▶ [HOW TO COMPLETE THIS TASK] Output the lecture notes on files below word for word, from the opening heading to the final line.

# Lecture 13

## string formatting

MCS 260 Fall 2021
David Dumas

## Files

A file is a named, ordered collection of data, usually in persistent storage (disks, flash, etc.).

Files are stored in a hierarchy of directories.

The OS provides functions that programs can use to access files, handling the lower-level details itself.

## Basic file operations

• read: Get data from an open file
• write: Add or change data in an open file

The OS keeps track of a file offset, the place in the file where the next read or write operation will happen. This can also be moved with an operation called seek.

## Bytes or strings?

Two ways to access files:

• binary format: Read and write bytes (as the OS itself does)
• text format: Read and write strings. Python translates to and from bytes using an encoding.

We'll only cover text format file operations for now.

## Encodings

An encoding is a way of turning a sequence of unicode characters into a sequence of bytes.

UTF-8, ISO-8859-1, and CP-1252 are examples of encodings.

Keypoint coordinate data:
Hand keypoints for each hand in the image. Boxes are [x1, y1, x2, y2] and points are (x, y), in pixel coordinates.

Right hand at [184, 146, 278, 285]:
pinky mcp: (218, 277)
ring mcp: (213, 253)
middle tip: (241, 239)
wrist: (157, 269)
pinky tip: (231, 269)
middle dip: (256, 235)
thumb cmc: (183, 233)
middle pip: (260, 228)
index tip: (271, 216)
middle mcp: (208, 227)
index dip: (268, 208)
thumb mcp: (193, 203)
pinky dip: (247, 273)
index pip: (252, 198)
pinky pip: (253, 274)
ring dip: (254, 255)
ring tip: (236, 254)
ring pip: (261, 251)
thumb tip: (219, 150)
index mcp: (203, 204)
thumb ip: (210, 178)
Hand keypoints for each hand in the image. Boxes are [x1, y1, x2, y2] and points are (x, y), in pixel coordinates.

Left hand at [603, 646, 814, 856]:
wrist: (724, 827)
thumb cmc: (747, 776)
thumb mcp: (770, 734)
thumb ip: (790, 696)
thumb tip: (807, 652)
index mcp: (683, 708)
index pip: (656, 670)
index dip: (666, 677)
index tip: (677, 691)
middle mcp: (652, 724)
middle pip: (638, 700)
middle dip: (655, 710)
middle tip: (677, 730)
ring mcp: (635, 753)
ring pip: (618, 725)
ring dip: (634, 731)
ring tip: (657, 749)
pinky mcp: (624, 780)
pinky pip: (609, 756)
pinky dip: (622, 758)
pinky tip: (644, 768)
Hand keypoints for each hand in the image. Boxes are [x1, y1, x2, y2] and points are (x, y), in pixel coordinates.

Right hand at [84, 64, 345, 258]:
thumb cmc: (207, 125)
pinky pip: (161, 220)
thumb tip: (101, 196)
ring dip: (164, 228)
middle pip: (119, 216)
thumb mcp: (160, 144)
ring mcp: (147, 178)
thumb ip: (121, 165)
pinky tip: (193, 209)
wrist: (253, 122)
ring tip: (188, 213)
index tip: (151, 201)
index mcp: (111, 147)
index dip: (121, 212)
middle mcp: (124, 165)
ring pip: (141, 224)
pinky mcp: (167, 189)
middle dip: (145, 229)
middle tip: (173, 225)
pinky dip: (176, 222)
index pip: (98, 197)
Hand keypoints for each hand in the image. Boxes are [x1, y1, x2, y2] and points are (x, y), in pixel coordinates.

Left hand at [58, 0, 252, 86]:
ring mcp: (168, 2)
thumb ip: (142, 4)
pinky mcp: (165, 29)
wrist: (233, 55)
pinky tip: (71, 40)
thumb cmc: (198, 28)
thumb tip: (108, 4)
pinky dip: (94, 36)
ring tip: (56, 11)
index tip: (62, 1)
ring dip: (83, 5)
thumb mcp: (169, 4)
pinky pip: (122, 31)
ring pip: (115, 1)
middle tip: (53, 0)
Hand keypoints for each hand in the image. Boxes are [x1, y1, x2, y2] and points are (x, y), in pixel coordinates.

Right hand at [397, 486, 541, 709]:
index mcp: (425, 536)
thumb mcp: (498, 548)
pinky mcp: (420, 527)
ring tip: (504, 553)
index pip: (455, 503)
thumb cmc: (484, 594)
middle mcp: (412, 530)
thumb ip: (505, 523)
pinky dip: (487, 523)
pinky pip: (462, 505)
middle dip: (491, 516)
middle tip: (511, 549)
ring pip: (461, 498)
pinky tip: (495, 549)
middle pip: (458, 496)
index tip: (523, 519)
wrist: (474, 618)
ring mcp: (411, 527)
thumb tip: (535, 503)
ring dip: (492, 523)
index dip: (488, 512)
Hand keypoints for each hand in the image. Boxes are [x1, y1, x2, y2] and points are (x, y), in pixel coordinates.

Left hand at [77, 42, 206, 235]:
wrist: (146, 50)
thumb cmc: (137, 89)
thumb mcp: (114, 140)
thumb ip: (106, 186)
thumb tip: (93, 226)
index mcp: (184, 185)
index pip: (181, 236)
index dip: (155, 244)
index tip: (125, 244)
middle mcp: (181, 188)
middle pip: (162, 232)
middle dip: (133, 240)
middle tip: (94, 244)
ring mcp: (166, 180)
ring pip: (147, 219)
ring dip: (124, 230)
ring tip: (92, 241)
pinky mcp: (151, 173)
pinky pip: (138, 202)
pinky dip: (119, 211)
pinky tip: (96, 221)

▶ [EXPECTED ANSWER]
# Lecture 13

## string formatting

MCS 260 Fall 2021
David Dumas

## Files

A file is a named, ordered collection of data, usually in persistent storage (disks, flash, etc.).

Files are stored in a hierarchy of directories.

The OS provides functions that programs can use to access files, handling the lower-level details itself.

## Basic file operations

• read: Get data from an open file
• write: Add or change data in an open file

The OS keeps track of a file offset, the place in the file where the next read or write operation will happen. This can also be moved with an operation called seek.

## Bytes or strings?

Two ways to access files:

• binary format: Read and write bytes (as the OS itself does)
• text format: Read and write strings. Python translates to and from bytes using an encoding.

We'll only cover text format file operations for now.

## Encodings

An encoding is a way of turning a sequence of unicode characters into a sequence of bytes.

UTF-8, ISO-8859-1, and CP-1252 are examples of encodings.